Exception Marker Scoping
For unwinds, REBOL uses a form of dynamic scoping. This can easily be seen here:
f1: does [do b1]
b1: [return 10]
f1
10
The return function does not know anything about context, it only understands function frames. All it does is unwind to the closest function frame.
This behavior is not really consistent with the definitional scoping ("runtime lexical scoping") rules of REBOL because function exiting becomes non-lexical, it's run-time based.
This example code (simplistic) does not behave as expected:
c1: func [arg] [do arg]
f1: does [c1 [return 10] return 20]
f1
20
Normal lexical scoping rules make us think that the return 10 should apply to the f1 function, but actually it applies to the c1 function; thus, the result of 20 is returned. So, in this one line, within the same lexical context, the return applies to different functions.
One way to solve this problem is to bind the return function into the current function context. This requires that the function's context object maintain a field for the current return function. The cost of this method is one extra value to be stored in the function's context (memory cost) and the extra binding time for the function (processing cost.)
I believe that these are minimal costs compared to the benefits of a function-scoped return mechanism.
Possible Return Method
Since before the start of the R3 project, I've been considering how best to implement a function-scoped return. My plan was (and is) to implement a function attributes mechanism that adds more than just this one feature. In summary, it would support:
- Function-scoped return and exit
- Optional specification of datatype returned
- Common method for other attributes.
The format would be simple: allow set-words within function specifications. For example:
f1: func [arg [integer!] return: [integer!]]

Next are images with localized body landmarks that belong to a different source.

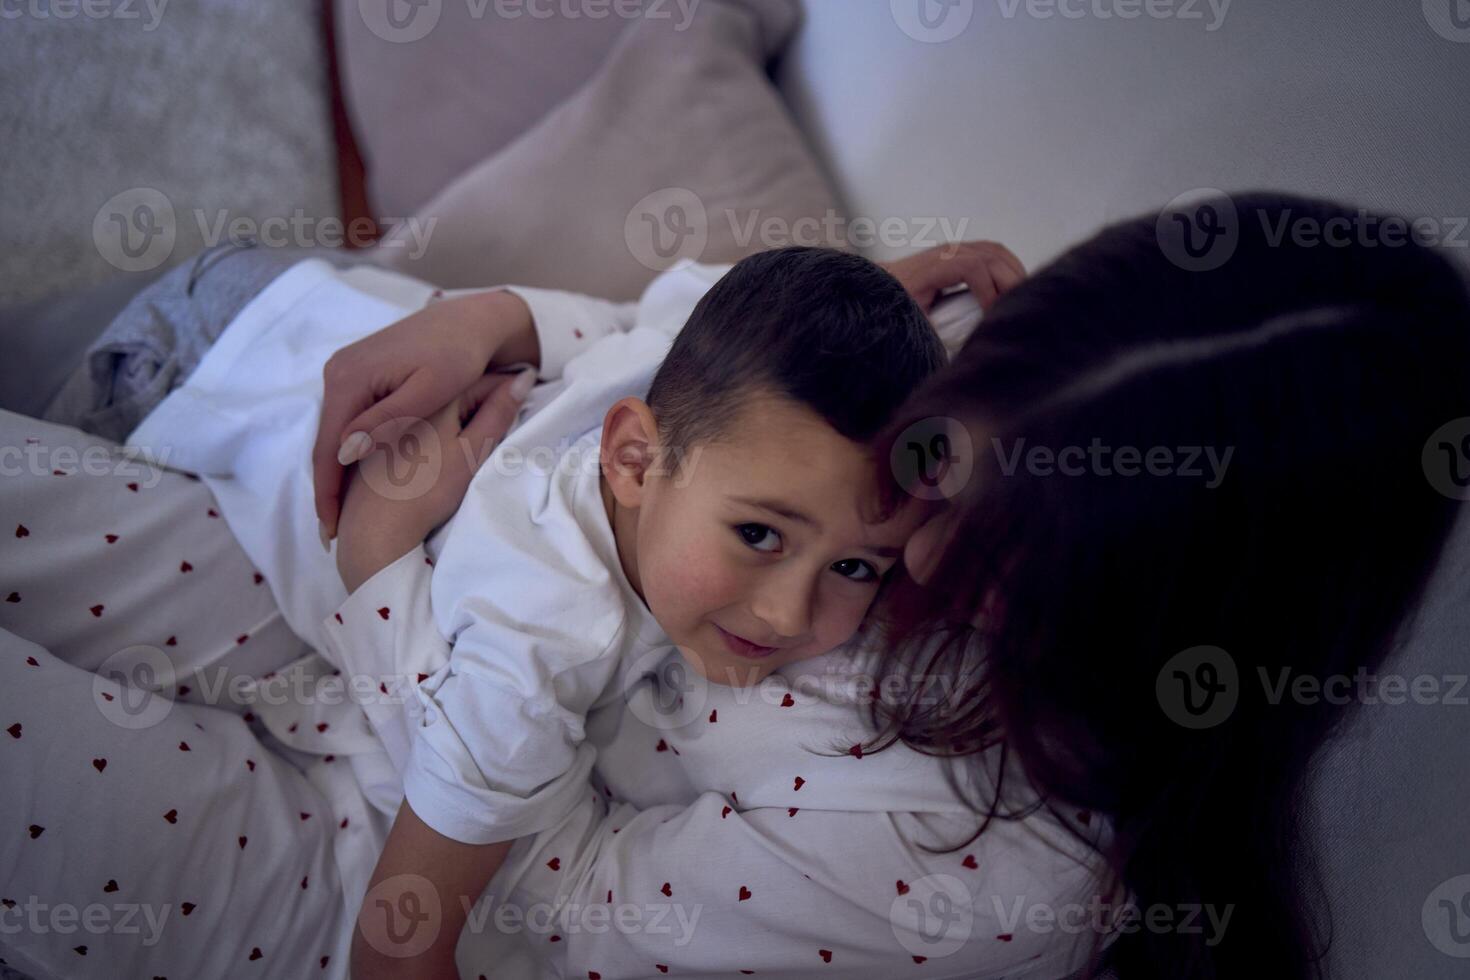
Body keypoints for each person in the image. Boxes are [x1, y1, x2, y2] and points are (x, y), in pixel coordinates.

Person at [121, 245, 955, 978]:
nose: (784, 614)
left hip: (289, 302)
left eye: (853, 566)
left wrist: (872, 298)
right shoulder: (547, 642)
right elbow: (396, 947)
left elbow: (671, 308)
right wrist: (372, 565)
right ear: (632, 457)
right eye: (759, 534)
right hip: (181, 375)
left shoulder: (695, 370)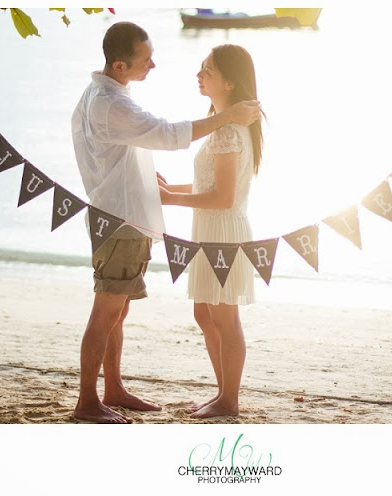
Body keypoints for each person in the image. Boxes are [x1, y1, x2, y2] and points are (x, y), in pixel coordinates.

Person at [71, 22, 260, 424]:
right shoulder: (110, 103)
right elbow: (165, 133)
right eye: (145, 60)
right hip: (120, 217)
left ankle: (114, 388)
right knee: (108, 310)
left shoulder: (105, 92)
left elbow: (218, 188)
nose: (154, 65)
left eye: (206, 69)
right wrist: (226, 118)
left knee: (120, 311)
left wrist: (166, 191)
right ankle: (89, 400)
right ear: (120, 65)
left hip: (131, 216)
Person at [159, 44, 264, 418]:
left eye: (207, 70)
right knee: (205, 315)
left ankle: (228, 400)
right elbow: (209, 183)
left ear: (229, 82)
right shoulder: (227, 127)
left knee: (224, 317)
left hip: (222, 232)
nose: (199, 75)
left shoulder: (228, 133)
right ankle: (223, 392)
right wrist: (171, 190)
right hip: (211, 230)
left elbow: (222, 197)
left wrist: (169, 200)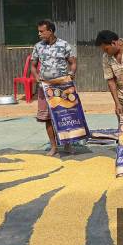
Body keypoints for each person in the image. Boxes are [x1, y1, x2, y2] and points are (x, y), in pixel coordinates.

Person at [30, 19, 77, 156]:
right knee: (47, 118)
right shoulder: (38, 46)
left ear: (50, 31)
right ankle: (54, 147)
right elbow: (33, 65)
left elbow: (73, 63)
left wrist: (71, 73)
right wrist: (36, 77)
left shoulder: (64, 45)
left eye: (41, 31)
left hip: (62, 86)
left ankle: (68, 145)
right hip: (45, 87)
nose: (39, 34)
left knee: (65, 116)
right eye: (38, 31)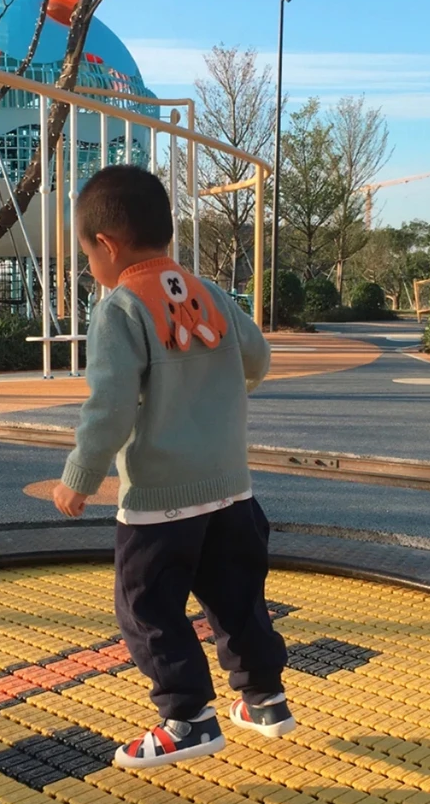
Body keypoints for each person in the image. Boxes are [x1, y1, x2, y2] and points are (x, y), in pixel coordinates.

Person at [53, 165, 293, 769]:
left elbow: (107, 408)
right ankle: (264, 697)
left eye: (87, 256)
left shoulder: (120, 308)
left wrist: (79, 477)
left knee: (148, 607)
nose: (90, 269)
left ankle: (188, 719)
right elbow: (258, 358)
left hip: (161, 500)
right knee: (237, 596)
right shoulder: (207, 290)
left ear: (107, 245)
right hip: (232, 491)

The advantages of this approach are:
- Clear that it means something different (from other arguments)
- Obvious what it means (related to return action)
- A nice way to indicate datatype of the return.
- Easy to bind, the word is in the spec block.
- Allows return as a dynamic function to still work (when return not in function spec.)
The disadvantages are:
- Needs to bind an extra word on function creation.
- Extra value on function frame.
- User must remember to do it.
- Efficient evaluation implementation will be tricky.
True Error Capture
There is a minor disadvantage of the try method of error handling. It's a data-return mechanism, not an evaluation entry mechanism. In other words, you get back a value that tells you there was an error, but you don't get sent to a function to handle it. So, you don't in fact know that an error happened, you only know that you got an error value returned.
The solution is to evaluate a function, but only if an error occurred. Try supports this with a refinement:
try/except [block] [error handler]
The error handler will run only if an error occurs.
In addition, you can use a function and pass it the error value:
try/except [block] func [error] [error handler]
Note that for an error, the value returned from try will be that returned from the error handler.